We lawyers are supposed to be reasonable, logical folk. We’re supposed to resist logical fallacies like post hoc ergo propter hoc. But sometimes it’s just too hard.

For example:

It’s hard to resist concluding that the announcement that changes need to be made was a result of the decision to run for DA.

Here’s another one:

It’s hard not to conclude that the change in Harris County’s top cop’s email policy was a result of the wide dissemination of Harris County’s top prosecutor’s politically-devastating emails, possibly combined with the then-pending news investigation of the interesting relationship between Leroy Hermes and Tommy Thomas (and, incidentally, other county officials with input into the jail contract).

This one mystifies me, though:

This from the office that blames the grand jury for no-bills in killer-cop cases, and hides behind the jury in other indicted cases. Don’t get me wrong: I think the DA’s office should absolutely dismiss cases in which further investigation reveals that the grand jury likely got it wrong, or that there may be probable cause (the grand jury’s standard) but not proof beyond a reasonable doubt.
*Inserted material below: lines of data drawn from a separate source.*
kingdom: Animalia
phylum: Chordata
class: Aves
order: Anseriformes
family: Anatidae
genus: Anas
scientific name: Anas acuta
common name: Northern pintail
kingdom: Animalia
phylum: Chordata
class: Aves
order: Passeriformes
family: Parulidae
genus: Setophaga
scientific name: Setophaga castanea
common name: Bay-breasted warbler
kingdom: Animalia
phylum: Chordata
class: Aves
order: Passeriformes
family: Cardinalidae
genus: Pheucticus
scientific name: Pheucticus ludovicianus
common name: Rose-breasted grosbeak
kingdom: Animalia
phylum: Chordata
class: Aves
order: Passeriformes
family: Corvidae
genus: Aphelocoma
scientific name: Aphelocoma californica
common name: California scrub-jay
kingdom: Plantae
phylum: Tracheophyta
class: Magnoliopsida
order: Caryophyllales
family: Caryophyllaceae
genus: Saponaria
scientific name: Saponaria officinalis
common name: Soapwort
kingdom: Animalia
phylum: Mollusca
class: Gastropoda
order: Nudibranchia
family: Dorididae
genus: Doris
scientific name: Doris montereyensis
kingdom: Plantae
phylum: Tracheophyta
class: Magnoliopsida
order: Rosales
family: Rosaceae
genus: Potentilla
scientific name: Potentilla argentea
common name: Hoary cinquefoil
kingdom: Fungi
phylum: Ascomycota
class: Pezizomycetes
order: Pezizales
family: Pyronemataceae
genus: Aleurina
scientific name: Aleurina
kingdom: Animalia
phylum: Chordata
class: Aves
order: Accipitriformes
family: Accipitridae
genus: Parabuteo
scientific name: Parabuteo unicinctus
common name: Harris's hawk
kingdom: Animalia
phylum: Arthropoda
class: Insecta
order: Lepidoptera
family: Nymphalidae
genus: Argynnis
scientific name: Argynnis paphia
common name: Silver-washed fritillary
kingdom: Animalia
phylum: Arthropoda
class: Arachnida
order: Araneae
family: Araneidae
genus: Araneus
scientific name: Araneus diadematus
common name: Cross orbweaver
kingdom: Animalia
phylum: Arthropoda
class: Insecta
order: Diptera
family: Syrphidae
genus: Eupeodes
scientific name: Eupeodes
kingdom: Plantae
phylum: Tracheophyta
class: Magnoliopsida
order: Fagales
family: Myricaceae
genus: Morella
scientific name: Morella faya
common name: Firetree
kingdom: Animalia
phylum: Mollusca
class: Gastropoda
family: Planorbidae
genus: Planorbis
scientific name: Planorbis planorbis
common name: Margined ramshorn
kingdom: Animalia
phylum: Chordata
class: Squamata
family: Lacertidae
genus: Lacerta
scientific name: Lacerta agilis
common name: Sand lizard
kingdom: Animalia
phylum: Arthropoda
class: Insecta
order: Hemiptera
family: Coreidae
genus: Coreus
But here the dismissal was immediate — it was announced the day the indictment was handed down. If Rosenthal hadn’t been disowned by the Republican leadership, the political motivation for the dismissal would be more clear. On the other hand, if Rosenthal hadn’t been disowned by the Republican leadership, the dismissal would have been a politically-dangerous move in an election year. Maybe someone else can shed some light on how Rosenthal might benefit from dismissing Medina’s case. Or maybe he doesn’t, and he dismissed it because it was just the right thing to do — part of “literally and figuratively” getting his house in order?

Comments

2 Responses to “Post Hoc Ergo Propter Hoc?”

  1. Anonymous on January 19th, 2008 3:00 pm

    The District Attorney’s Office takes numerous cases into Grand Jury without seeking indictments in an effort to let “the community speak” regarding a charge. For example, almost any case that resulted in a fatality will be taken before the grand jury as a matter of policy, regardless of whether the case be a clear-cut case of self-defense, or a complete accident. These are often referred without charges. Apparently, the same thing happens with public officials.
    What appears to have happened in this case was that a charge that the D.A.’s office new it could not prove was run by the grand jury as a matter of policy, with the expectation that the grand jurors would also see that the case could not be proven. Unfortunately, the grand jurors thought other wise.
    It’s an extremely awkward position for the D.A.’s office to be in, but to let the case continue to exist when they knew that they could never prove it would be unethical. I think you would even agree with that, Mark.
    Even though they are getting slammed in the media, the D.A.’s office did the right thing on this one.

  2. Mark Bennett on January 19th, 2008 3:24 pm

    Thanks, anon. One vote for “just the right thing to do”, then. I absolutely agree that the state should always dismiss when the grand jury indicts on something that can’t be proven beyond a reasonable doubt.

    This case kinda puts the lie to the grand jury’s independence, though, doesn’t it?